JOB 1
From the commentary on Ms. Dowd's column, pull out the passage starting with "As if there" and going on through "an arguable position?", copied word for word.
JOB 2
For each statement below, say whether the commentary on Ms. Dowd's column agrees with it, answering yes or no and quoting the words from the commentary that decide it.
(a) The Obama campaign spread the Dowd column via Twitter.
(b) Ms. Dowd called Dan Senor "the neocon puppet master."
(c) Ms. Dowd called Netanyahu's demand for clear red lines on Iran reasonable.
JOB 3
Render this sentence from the commentary on Ms. Dowd's column into Spanish: "We suggest that President Obama take a deep breath and consider where this sort of thing could easily lead."

TEXT SHOWN
****************

Ms. Dowd railed against the influence on “neophyte” vice presidential candidate Paul Ryan of Jewish adviser Dan Senor, whom she described as “the neocon puppet master.” She went on: “Before he played ventriloquist to Ryan, Senor did the same for Romney, ratcheting up the candidate’s irresponsible bellicosity on the Middle East.”

She alluded to a potential attack on Iran as the neocons’ promoting an American sense of “duty to invade and bomb Israel’s neighbors,” something she described as “all ominously familiar,” harking back to the Iraq war. She even said the neocons,“abetted by Dick Cheney and Donald Rumsfeld,” prodded “an insecure and uninformed president into invading Iraq.”

Imagine, the real driving force was the Jewish cabal, with even such notoriously hard-boiled types as Mr. Cheney and Mr. Rumsfeld assuming the role of mere pawns.

As if there were any doubt about her message that only those with an agenda not in sync with true American interests could support Israel’s position on Iran, she referred to “Netanyahu’s outrageous demand for clear red lines on Iran.”

Outrageous? Not even an arguable position?

This is serious stuff. And the Obama campaign has circulated the Dowd column via Twitter.

We suggest that President Obama take a deep breath and consider where this sort of thing could easily lead. Especially since Israel only seeks to act, unimpeded, in its own security interests.

****************

DATA PROVIDED
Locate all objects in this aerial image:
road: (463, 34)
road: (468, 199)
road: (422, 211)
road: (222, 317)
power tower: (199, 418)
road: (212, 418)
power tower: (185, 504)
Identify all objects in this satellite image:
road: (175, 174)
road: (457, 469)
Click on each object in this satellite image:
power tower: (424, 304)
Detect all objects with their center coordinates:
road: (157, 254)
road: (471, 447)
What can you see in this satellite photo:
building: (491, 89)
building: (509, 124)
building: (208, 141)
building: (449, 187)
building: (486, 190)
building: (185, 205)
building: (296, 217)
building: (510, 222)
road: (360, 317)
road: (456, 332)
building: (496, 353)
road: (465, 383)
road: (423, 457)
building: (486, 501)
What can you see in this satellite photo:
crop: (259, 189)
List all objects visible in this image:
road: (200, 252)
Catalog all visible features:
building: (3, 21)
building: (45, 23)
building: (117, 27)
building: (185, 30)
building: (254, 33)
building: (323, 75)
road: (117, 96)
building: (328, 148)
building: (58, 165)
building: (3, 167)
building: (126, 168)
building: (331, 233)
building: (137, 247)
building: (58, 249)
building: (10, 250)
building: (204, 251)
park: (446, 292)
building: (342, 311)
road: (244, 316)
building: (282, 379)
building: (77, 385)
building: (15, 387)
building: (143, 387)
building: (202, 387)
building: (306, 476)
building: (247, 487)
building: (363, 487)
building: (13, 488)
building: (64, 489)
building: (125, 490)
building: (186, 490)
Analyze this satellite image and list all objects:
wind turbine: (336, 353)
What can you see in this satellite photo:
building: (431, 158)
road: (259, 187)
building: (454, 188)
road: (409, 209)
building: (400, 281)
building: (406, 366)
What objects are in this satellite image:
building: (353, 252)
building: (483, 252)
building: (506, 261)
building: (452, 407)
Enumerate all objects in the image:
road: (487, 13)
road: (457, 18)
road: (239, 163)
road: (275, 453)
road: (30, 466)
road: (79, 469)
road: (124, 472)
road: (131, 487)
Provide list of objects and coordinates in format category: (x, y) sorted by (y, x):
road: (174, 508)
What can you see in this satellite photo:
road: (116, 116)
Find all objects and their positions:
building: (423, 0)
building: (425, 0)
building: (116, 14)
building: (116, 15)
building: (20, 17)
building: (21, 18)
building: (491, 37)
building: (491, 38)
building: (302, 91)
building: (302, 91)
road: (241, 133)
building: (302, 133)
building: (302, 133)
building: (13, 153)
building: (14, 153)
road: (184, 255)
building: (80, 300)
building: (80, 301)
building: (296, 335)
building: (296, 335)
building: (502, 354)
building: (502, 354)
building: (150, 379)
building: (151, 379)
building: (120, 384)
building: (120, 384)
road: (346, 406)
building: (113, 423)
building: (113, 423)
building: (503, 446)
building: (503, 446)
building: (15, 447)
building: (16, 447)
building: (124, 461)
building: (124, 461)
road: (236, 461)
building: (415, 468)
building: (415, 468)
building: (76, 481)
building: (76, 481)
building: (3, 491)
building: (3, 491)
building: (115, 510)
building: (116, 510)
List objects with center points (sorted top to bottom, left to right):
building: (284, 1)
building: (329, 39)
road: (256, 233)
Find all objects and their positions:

****************

PROBLEM SOLUTION 1
As if there were any doubt about her message that only those with an agenda not in sync with true American interests could support Israel’s position on Iran, she referred to “Netanyahu’s outrageous demand for clear red lines on Iran.”

Outrageous? Not even an arguable position?

PROBLEM SOLUTION 2
(a) Yes: "And the Obama campaign has circulated the Dowd column via Twitter."
(b) Yes: "whom she described as “the neocon puppet master.”"
(c) No: "she referred to “Netanyahu’s outrageous demand for clear red lines on Iran.”"

PROBLEM SOLUTION 3
Sugerimos que el presidente Obama respire hondo y considere adónde podría llevar fácilmente este tipo de cosas.